Jakarta – Islam Makhachev kembali mencatatkan namanya dalam sejarah UFC. Petarung asal Rusia tersebut berhasil mengalahkan Ian Machado Garry dalam duel utama UFC 330 sekaligus memperpanjang rekor kemenangan beruntunnya menjadi 17 pertandingan. Catatan tersebut membuat Makhachev melewati rekor 16 kemenangan beruntun yang sebelumnya menjadi milik legenda UFC, Anderson Silva.
Pertarungan Islam Makhachev vs Ian Machado Garry berlangsung di Xfinity Mobile Arena, Philadelphia, Amerika Serikat, Sabtu (15/8/2026) waktu setempat. Duel tersebut berjalan selama lima ronde dan berakhir melalui keputusan mutlak juri.
Ketiga juri memberikan kemenangan kepada Makhachev dengan skor 49-46, 49-46, dan 48-47. Hasil tersebut tidak hanya memastikan Makhachev mempertahankan sabuk juara kelas welter UFC, tetapi juga mengantarkannya menjadi pemegang rekor kemenangan beruntun terbanyak dalam sejarah UFC.
Makhachev Tampil Dominan
Sejak awal pertandingan, Makhachev mencoba memanfaatkan keunggulannya dalam pertarungan bawah. Kemampuan gulat dan grappling menjadi senjata utama petarung berusia 34 tahun tersebut untuk mengontrol pergerakan Garry.
Ian Machado Garry sebenarnya memiliki keunggulan dari sisi postur, tinggi badan, dan jangkauan.
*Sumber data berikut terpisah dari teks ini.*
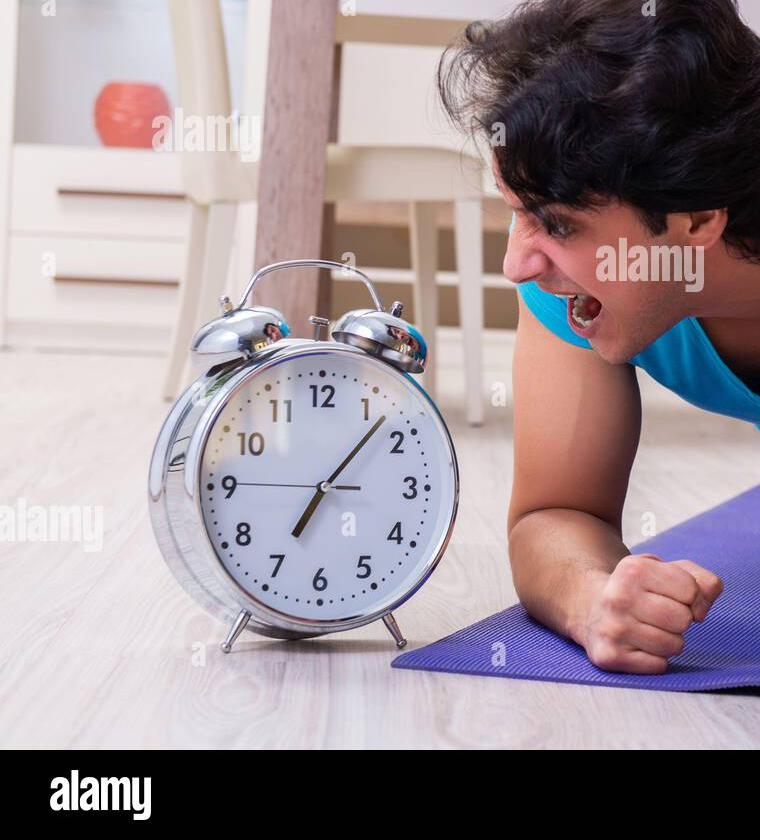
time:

Namun, kelebihan tersebut tidak cukup untuk menghentikan tekanan Makhachev. Petarung asal Dagestan itu beberapa kali berhasil membawa pertarungan ke area yang menjadi kekuatannya.
Makhachev bahkan sempat menjatuhkan Garry melalui serangan tendangan ke arah kepala pada ronde kedua. Meski demikian, Garry mampu bertahan dan memberikan perlawanan hingga ronde kelima.
Memasuki ronde-ronde berikutnya, Garry mulai menemukan ritmenya. Ia mampu memberikan perlawanan melalui serangan kaki dan pertahanan terhadap upaya takedown. Namun, Makhachev tetap mampu menjaga kontrol pertandingan hingga bel terakhir berbunyi.
Lewati Rekor Anderson Silva
Kemenangan atas Garry memiliki arti besar dalam perjalanan karier Makhachev. Sebelum UFC 330, ia telah menyamai rekor Anderson Silva dengan 16 kemenangan beruntun di UFC.
Kini, kemenangan atas Garry membuat Makhachev berdiri sendirian di puncak daftar tersebut dengan torehan 17 kemenangan beruntun. Rekor tersebut menjadi salah satu pencapaian paling bergengsi dalam kariernya.
Makhachev juga semakin memperkuat statusnya sebagai salah satu petarung paling dominan di UFC. Sebelumnya, ia telah menjadi juara kelas ringan dan kemudian naik ke kelas welter untuk kembali merebut sabuk juara.
Dengan kemenangan di UFC 330, rekor profesional MMA Makhachev kini menjadi 29 kemenangan dan satu kekalahan. Ia juga berhasil mencatatkan kemenangan dalam pertarungan perebutan gelar di dua kelas berbeda.
Bagi Ian Machado Garry, kekalahan ini menjadi pukulan dalam upayanya merebut gelar juara dunia. Meski gagal mengalahkan Makhachev, penampilannya selama lima ronde menunjukkan bahwa ia mampu memberikan tantangan serius kepada sang juara.
Sementara itu, Makhachev kembali membuktikan bahwa dominasinya bukan hanya cerita dari kelas ringan. Setelah menaklukkan salah satu penantang terbaik di kelas welter, kini perhatian akan tertuju kepada siapa yang akan menjadi lawan berikutnya dan apakah ada petarung yang mampu menghentikan rekor kemenangan beruntunnya.